4. Development Track – The Span of Life: Psychoanalytic Perspectives

Over the course of nineteen weeks, students explore the interrelationships between psychoanalytic theory and human development over the lifespan. Starting with the question, “What do we mean by ‘development’ in psychoanalysis?” this seminar focuses on the determinants of and ways of understanding maturational processes and psychological structures over time. Drawing on the combined expertise of multiple instructors and a discussion facilitator, this course applies a specifically psychoanalytic lens to questions of continuity and variation throughout life and, implicitly, to psychological growth and decline.

More specifically, this course brings a developmental perspective to such topics as parenthood, infancy, the pre-oedipal years, the oedipal child, gender identity development, latency both as a theoretical construct and from a clinical perspective, adolescence, late-adolescence, adulthood, mid-life, and the elder years. From an initial focus on development from the first moments of life through the closing seminar on limitations, this course provides a uniquely psychoanalytic view of the development of the person over time.

Elective Choices

From time to time a student or group of students have a special interest in studying a set of ideas that are not currently offered as part of the regular schedule of classes. If there is sufficient interest on the part of both the faculty and student(s), additional electives can be created which supplement the current set of courses. Appropriate approval(s) must be obtained, however, should a student request that such an elective replace a course that is required for candidacy.
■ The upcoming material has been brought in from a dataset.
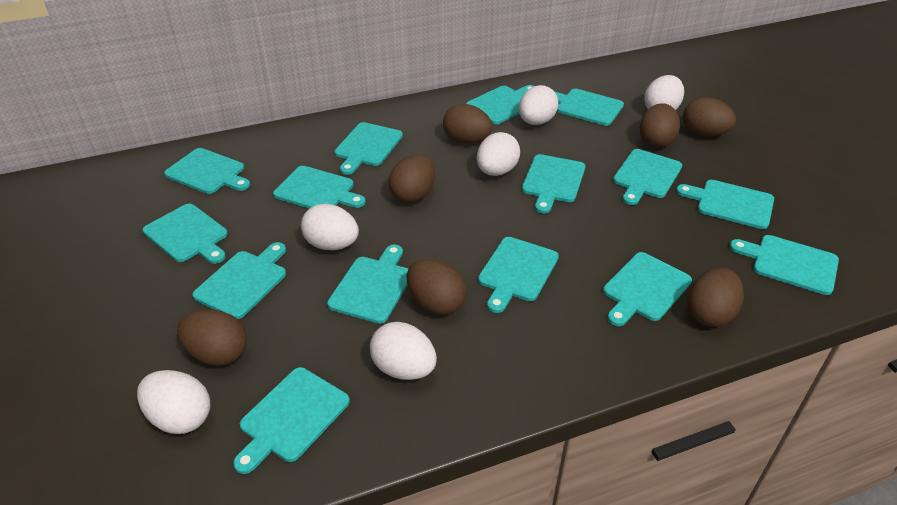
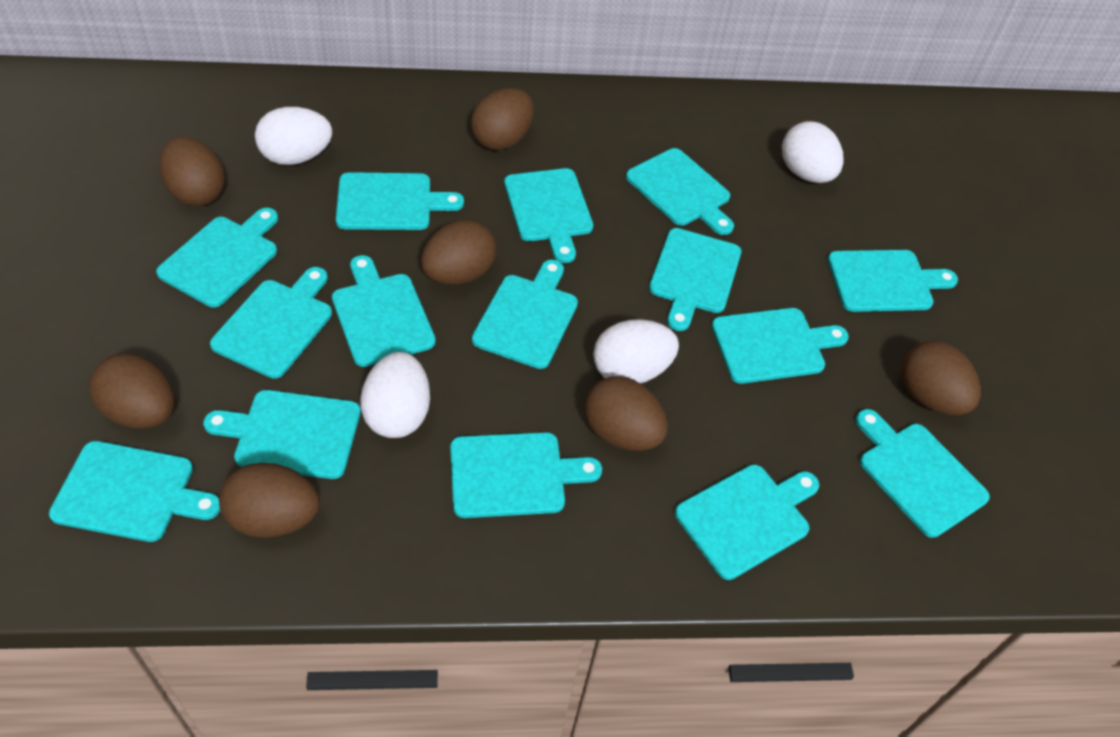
white egg: 6 -> 4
One such elective is Infant Observation.

Infant Observation

The Infant Observation seminar is designed to enhance awareness and understanding of human development and interaction in all cultures and ethnic groups. Sharpening the ability to look closely at and attribute meaning to what is happening before one’s eyes enhances the observer’s emotional and intellectual receptivity and capacity for clinical work. Observers come to comprehend both how relationships are developed and how we become part of each other’s world while recognizing the persistence of infantile patterns of behavior in the patient’s later life.

This experiential possibility helps the student to understand his/her own reactions in a setting where there are no expectations to produce psychic change and most of all it is invaluable for the understanding in what we cover under the umbrella of the countertransference.

The students observes a mother and her infant for an  hour each week in their home, writes up the observation to present and discuss in a very small group approximately once a month.